Last week, where I walked you through The Hackett Group’s 18 value streams that can take you from a naive apprentice to expert sourcerer, I noted that your procurement needed to be transformational. I also provided you with some examples of transformational value streams that included process re-engineering, financial hedging, and supplier collaboration. But I didn’t address how you shift from a strategic mindset to a truly transformational one.

The key is to think about reinventing your procurement organization. That requires going beyond simple strategic sourcing where you are sourcing current needs using the best tools, processes, and information available to thinking about your long term needs beyond the current project (and contract) and coming up with a strategy to make any savings you secure sustainable over the long term. For example, you might focus on securing a long term contract with a supplier who could become a strategic partner, or with a third party manufacturer committed to upgrading it’s production equipment and processes to deliver year-over-year cost reductions, or with a design firm who works with you to continually re-engineer designs to be more cost effective to produce.

As this recent article in Industry Week about how “to achieve high performance” points out, transformation is the process by which companies, business units, or locations make a step-change improvement in their operating performance. It’s more than just an incremental improvement. It’s a new way of operating. It’s not just shifting from cost savings (tactical) to cost reduction (strategic), but to cost avoidance (transformational). It’s going beyond a focus on lowest TCO to a focus on highest value. For example, maybe you could save 10% if you could increase your order from 75K units to 100K units, but when all is said and done, the company is measured on profit. Maybe it’s better to create a slightly higher quality version of the product, only order 50K, pay a little more, but sell them at a higher profit margin. Whereas a strategic sourcerer would try to negotiate the 10% discount on the possibility of 100K of demand as a stretch goal, the transformational sourcerer would accept a slightly higher price-point for 50K, slightly improved, units to maximize total company profit in the long term.

So where do you start? As per the Industry Week Article, you start by recognizing the gaps between your performance and that of best in class companies. If you don’t understand how much better you could be doing, you’ll probably never acquire the drive to be truly transformational. As a result, you’ll leave significant value on the table without even realizing it.

Then you set stretch goals that seem unattainable but are, in actuality, just a little beyond reach. Given that over 80% of all activity in most business processes is a waste — adding no customer value whatsoever — there’s a lot of room for improvement. And since no one says you have to get there all at once, shoot for 50% improvement.

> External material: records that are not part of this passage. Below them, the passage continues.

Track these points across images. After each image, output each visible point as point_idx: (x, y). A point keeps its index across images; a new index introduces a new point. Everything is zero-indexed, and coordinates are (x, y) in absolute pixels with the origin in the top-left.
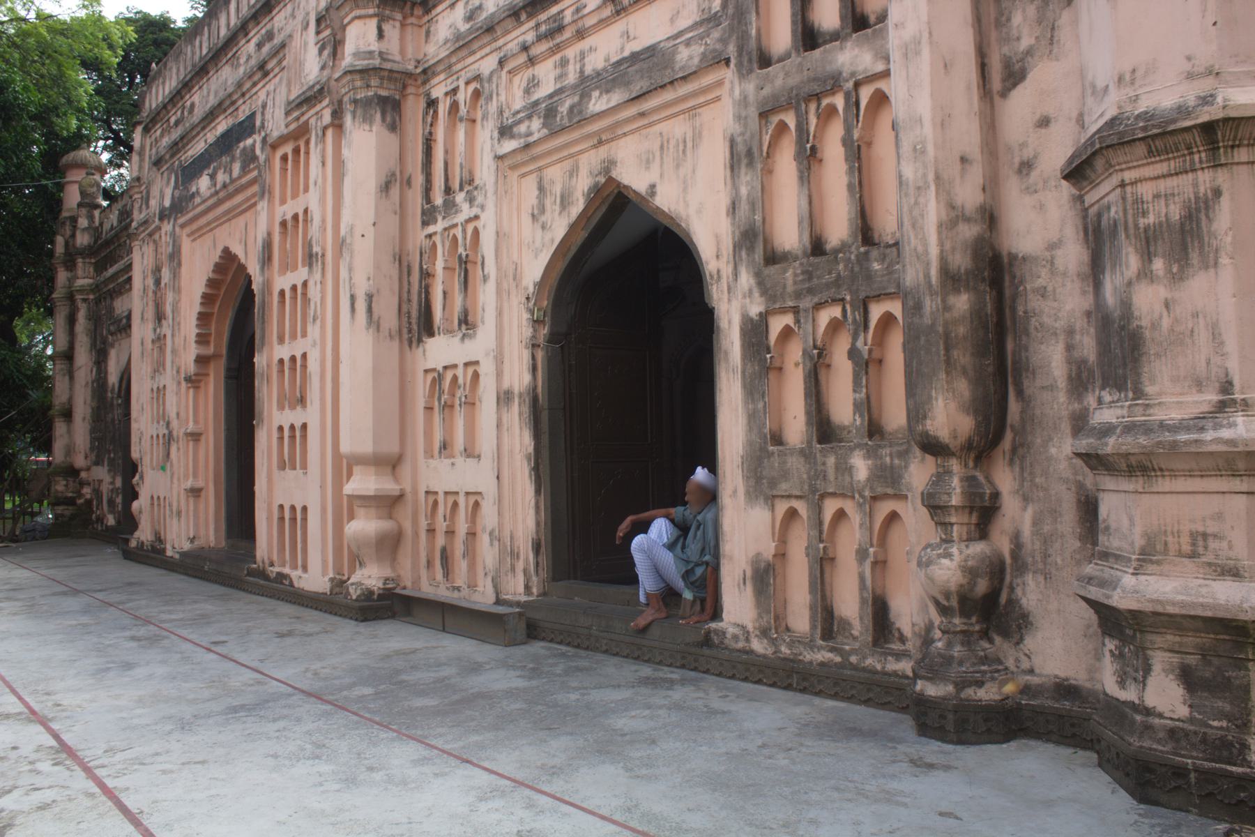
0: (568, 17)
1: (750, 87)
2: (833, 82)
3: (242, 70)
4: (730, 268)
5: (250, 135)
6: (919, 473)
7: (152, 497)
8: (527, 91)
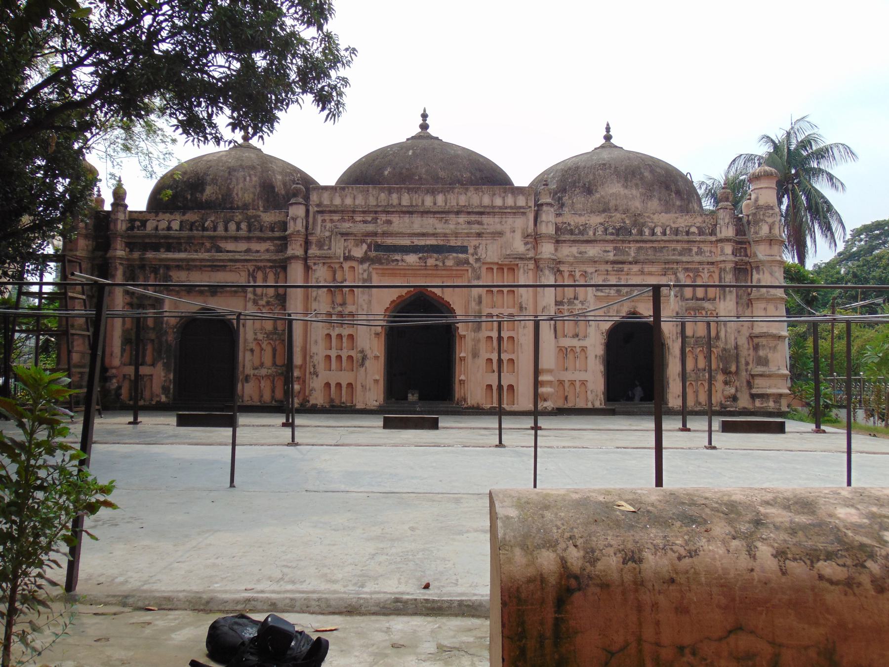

If you get 20%+ every year, you’ll be pretty close to your goal after a few years.

Finally, you get a strong organizational leader on your side. As with every other effort, the support of a strong C-suite leader is the key to success. At some point, someone is going to need to make a tough call because you’re going to have to radically change how things are done and there is going to be a lot of resistance at first. But that’s good, because that probably means you’re on the right track.

Stay there, and you might just find out what transformational procurement really is!